Yaptığı iyilikleri insanların yüzüne vurup gönül inciterek sadakalarını boşa çıkaran ve bu sadakaların sevabına en çok muhtaç olduğu Mahşer Günü'nde hepsinin yok olup gittiğini gören kişinin durumu neye benzer, bilir misiniz?
266. İçinizden hanginiz arzu eder ki, içerisinde ırmakların aktığı, çeşit çeşit ürünlerin yetiştiği hurma bahçelerine, üzüm bağlarına sahip olsun da,
Çoluk çocuğunun bakıma muhtaç olduğu bir sırada, tam da üzerine ihtiyarlık çökmüşken,
Aniden alevli bir kasırga kopsun ve biricik geçim kaynağı olan o bahçeyi yakıp kül ediversin? Herhâlde hiçbiriniz böyle acınacak bir duruma düşmek istemezsiniz, değil mi?
İşte Allah, düşünesiniz de bugünden tedbirinizi alıp yarın Hesap Günü'nde pişman olmayasınız diye âyetlerini size böyle açıklıyor. O hâlde;
267. Ey iman edenler! Gerek sizin çalışıp üreterek kazandığınız gerekse yerden sizin için çıkardığımız toprak ürünleri, maden, define ve petrol gibi nimetlerin temiz ve helâl olanlarından bir kısmını Allah yolunda ihtiyaç sahiplerine harcayın.
Size verilecek olsaydı, beğenmediğiniz için yüzünüzü buruşturmadan almayacağınız döküntü, bozuk, çürük ve değersiz malları sadaka olarak vermeye kalkışmayın. Şunu iyi bilin ki, Allah hiçbir şeye muhtaç değildir, dolayısıyla sizin iyiliklerinize de ihtiyacı yoktur. Asıl buna muhtaç olan sizsiniz. Ve gerçek anlamda yüceltilmeye, şükredilmeye ve övülmeye lâyık olan sadece O'dur. O hâlde, Allah'ın bahşettiği nimetleri yoksullarla paylaşmaktan sizi alıkoymaya çalışan insan ve cin şeytanlarının sözlerine aldanmayın:
268. Şeytan, fakirlik ihtimali ile gözünüzü korkutarak size cimrilik, hırsızlık, hayâsızlık gibi kötülükleri telkin eder.

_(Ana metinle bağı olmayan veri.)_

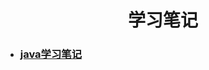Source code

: <div style="text-align: center">
    <h1>
    学习笔记
    </h1>
</div>

- ### [java学习笔记](./Java学习笔记.md)

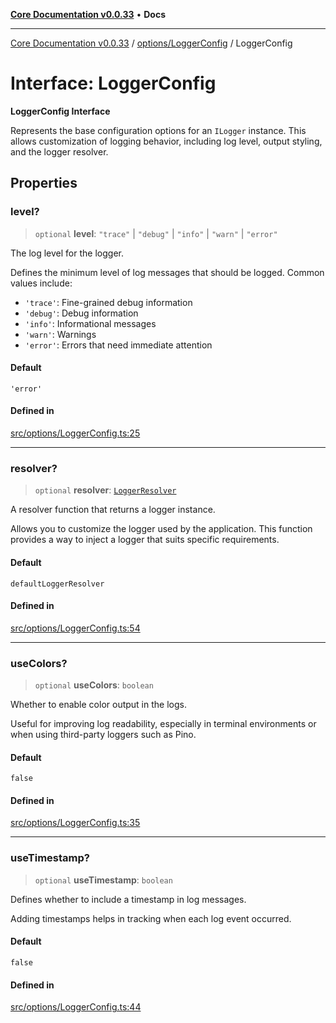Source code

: [**Core Documentation v0.0.33**](../../../README.md) • **Docs**

***

[Core Documentation v0.0.33](../../../modules.md) / [options/LoggerConfig](../README.md) / LoggerConfig

# Interface: LoggerConfig

**LoggerConfig Interface**

Represents the base configuration options for an `ILogger` instance.
This allows customization of logging behavior, including log level,
output styling, and the logger resolver.

## Properties

### level?

> `optional` **level**: `"trace"` \| `"debug"` \| `"info"` \| `"warn"` \| `"error"`

The log level for the logger.

Defines the minimum level of log messages that should be logged.
Common values include:
- `'trace'`: Fine-grained debug information
- `'debug'`: Debug information
- `'info'`: Informational messages
- `'warn'`: Warnings
- `'error'`: Errors that need immediate attention

#### Default

`'error'`

#### Defined in

[src/options/LoggerConfig.ts:25](https://github.com/stonemjs/core/blob/08021ed6e90932028c37aa9d72d99b714efcda42/src/options/LoggerConfig.ts#L25)

***

### resolver?

> `optional` **resolver**: [`LoggerResolver`](../../../definitions/type-aliases/LoggerResolver.md)

A resolver function that returns a logger instance.

Allows you to customize the logger used by the application.
This function provides a way to inject a logger that suits specific requirements.

#### Default

`defaultLoggerResolver`

#### Defined in

[src/options/LoggerConfig.ts:54](https://github.com/stonemjs/core/blob/08021ed6e90932028c37aa9d72d99b714efcda42/src/options/LoggerConfig.ts#L54)

***

### useColors?

> `optional` **useColors**: `boolean`

Whether to enable color output in the logs.

Useful for improving log readability, especially in terminal environments
or when using third-party loggers such as Pino.

#### Default

`false`

#### Defined in

[src/options/LoggerConfig.ts:35](https://github.com/stonemjs/core/blob/08021ed6e90932028c37aa9d72d99b714efcda42/src/options/LoggerConfig.ts#L35)

***

### useTimestamp?

> `optional` **useTimestamp**: `boolean`

Defines whether to include a timestamp in log messages.

Adding timestamps helps in tracking when each log event occurred.

#### Default

`false`

#### Defined in

[src/options/LoggerConfig.ts:44](https://github.com/stonemjs/core/blob/08021ed6e90932028c37aa9d72d99b714efcda42/src/options/LoggerConfig.ts#L44)
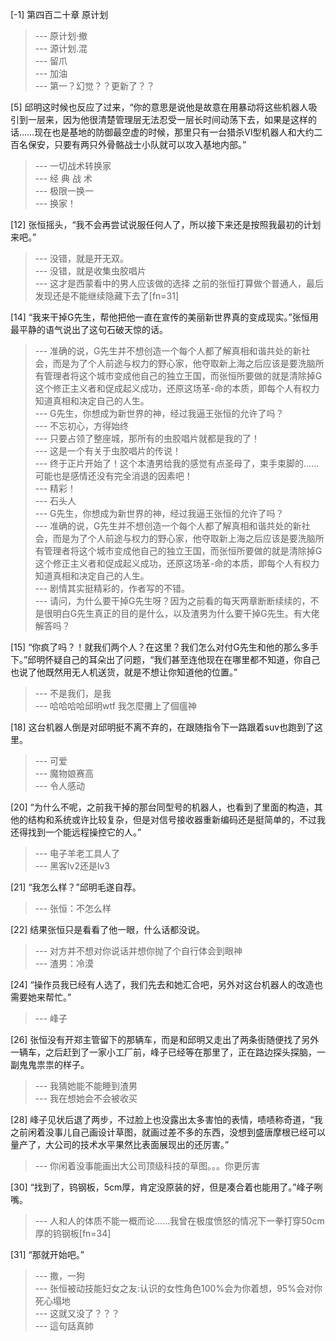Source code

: 
[-1] 第四百二十章 原计划
>--- 原计划·撤<br>
>--- 源计划.混<br>
>--- 留爪<br>
>--- 加油<br>
>--- 第一？幻觉？？更新了？？<br>

[5] 邱明这时候也反应了过来，“你的意思是说他是故意在用暴动将这些机器人吸引到一层来，因为他很清楚管理层无法忍受一层长时间动荡下去，如果是这样的话……现在也是基地的防御最空虚的时候，那里只有一台猎杀Ⅵ型机器人和大约二百名保安，只要有两只外骨骼战士小队就可以攻入基地内部。”
>--- 一切战术转换家<br>
>--- 经 典 战 术<br>
>--- 极限一换一<br>
>--- 换家！<br>

[12] 张恒摇头，“我不会再尝试说服任何人了，所以接下来还是按照我最初的计划来吧。”
>--- 没错，就是开无双。<br>
>--- 没错，就是收集虫胶唱片<br>
>--- 这才是西蒙看中的男人应该做的选择 之前的张恒打算做个普通人，最后发现还是不能继续隐藏下去了[fn=31]<br>

[14] “我来干掉G先生，帮他把他一直在宣传的美丽新世界真的变成现实。”张恒用最平静的语气说出了这句石破天惊的话。
>--- 准确的说，G先生并不想创造一个每个人都了解真相和谐共处的新社会，而是为了个人前途与权力的野心家，他夺取新上海之后应该是要洗脑所有管理者将这个城市变成他自己的独立王国，而张恒所要做的就是清除掉G这个修正主义者和促成起义成功，还原这场革-命的本质，即每个人有权力知道真相和决定自己的人生。<br>
>--- G先生，你想成为新世界的神，经过我逼王张恒的允许了吗？<br>
>--- 不忘初心，方得始终<br>
>--- 只要占领了整座城，那所有的虫胶唱片就都是我的了！<br>
>--- 这是一个有关于虫胶唱片的传说！<br>
>--- 终于正片开始了！这个本渣男给我的感觉有点圣母了，束手束脚的……可能也是感情还没有完全消退的因素吧！<br>
>--- 精彩！<br>
>--- 石头人<br>
>--- G先生，你想成为新世界的神，经过我逼王张恒的允许了吗？<br>
>--- 准确的说，G先生并不想创造一个每个人都了解真相和谐共处的新社会，而是为了个人前途与权力的野心家，他夺取新上海之后应该是要洗脑所有管理者将这个城市变成他自己的独立王国，而张恒所要做的就是清除掉G这个修正主义者和促成起义成功，还原这场革-命的本质，即每个人有权力知道真相和决定自己的人生。<br>
>--- 剧情其实挺精彩的，作者写的不错。<br>
>--- 请问，为什么要干掉G先生呀？因为之前看的每天两章断断续续的，不是很明白G先生真正的目的是什么，以及渣男为什么要干掉G先生。有大佬解答吗？<br>

[15] “你疯了吗？！就我们两个人？在这里？我们怎么对付G先生和他的那么多手下。”邱明怀疑自己的耳朵出了问题，“我们甚至连他现在在哪里都不知道，你自己也说了他既然用无人机送货，就是不想让你知道他的位置。”
>--- 不是我们，是我<br>
>--- 哈哈哈哈邱明wtf 我怎麼攤上了個瘟神<br>

[18] 这台机器人倒是对邱明挺不离不弃的，在跟随指令下一路跟着suv也跑到了这里。
>--- 可爱<br>
>--- 魔物娘赛高<br>
>--- 令人感动<br>

[20] “为什么不呢，之前我干掉的那台同型号的机器人，也看到了里面的构造，其他的结构和系统或许比较复杂，但是对信号接收器重新编码还是挺简单的，不过我还得找到一个能远程操控它的人。”
>--- 电子羊老工具人了<br>
>--- 黑客lv2还是lv3<br>

[21] “我怎么样？”邱明毛遂自荐。
>--- 张恒：不怎么样<br>

[22] 结果张恒只是看看了他一眼，什么话都没说。
>--- 对方并不想对你说话并想你抛了个自行体会到眼神<br>
>--- 渣男：冷漠<br>

[24] “操作员我已经有人选了，我们先去和她汇合吧，另外对这台机器人的改造也需要她来帮忙。”
>--- 峰子<br>

[26] 张恒没有开郑主管留下的那辆车，而是和邱明又走出了两条街随便找了另外一辆车，之后赶到了一家小工厂前，峰子已经等在那里了，正在路边探头探脑，一副鬼鬼祟祟的样子。
>--- 我猜她能不能睡到渣男<br>
>--- 我在想她会不会被收买<br>

[28] 峰子见状后退了两步，不过脸上也没露出太多害怕的表情，啧啧称奇道，“我之前闲着没事儿自己画设计草图，就画过差不多的东西，没想到盛唐摩根已经可以量产了，大公司的技术水平果然比表面展现出的还厉害。”
>--- 你闲着没事能画出大公司顶级科技的草图。。。你更厉害<br>

[30] “找到了，钨钢板，5cm厚，肯定没原装的好，但是凑合着也能用了。”峰子咧嘴。
>--- 人和人的体质不能一概而论……我曾在极度愤怒的情况下一拳打穿50cm厚的钨钢板[fn=34]<br>

[31] “那就开始吧。”
>--- 撒，一狗<br>
>--- 张恒被动技能妇女之友:认识的女性角色100%会为你着想，95%会对你死心塌地<br>
>--- 这就又没了？？？<br>
>--- 這句話真帥<br>

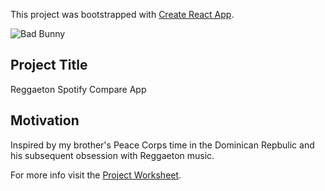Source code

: This project was bootstrapped with [Create React App](https://github.com/facebook/create-react-app).

![Bad Bunny](https://www.google.com/search?q=reggaeton+gif&rlz=1C5CHFA_enUS897US902&sxsrf=ALeKk02JO73rYSjaOCsX4jfIpemqJiLhZg:1593701320139&source=lnms&tbm=isch&sa=X&ved=2ahUKEwil_8GI6K7qAhXumeAKHZWsBPkQ_AUoAXoECA0QAw&biw=1399&bih=742#imgrc=RPzTA4pxVjpKtM)

## Project Title

Reggaeton Spotify Compare App

## Motivation

Inspired by my brother's Peace Corps time in the Dominican Repbulic and his subsequent obsession with Reggaeton music.

For more info visit the [Project Worksheet](https://github.com/wt08/Reggaeton_App/blob/master/project-worksheet.md).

Allah ise, kendi katından size bir bağışlama ve büyük bir lütuf vaadetmektedir. Öyle ya, Allah lütuf ve merhameti bakımından sınırsızdır, her şeyi bilendir. Öyleyse ne yapıp edin O'nun hoşnutluğunu kazanmaya bakın. Unutmayın ki;
269. O, ilâhî bilgiyi pratik hayata uygulama anlayış ve yeteneği olan hikmeti dilediğine verir. Kime hikmet verilmiş ise, gerçekten ona pek çok iyilik bahşedilmiş demektir. Ne var ki, idrak ve sağduyu sahibi olanlardan başkası bunları düşünüp ibret almaz.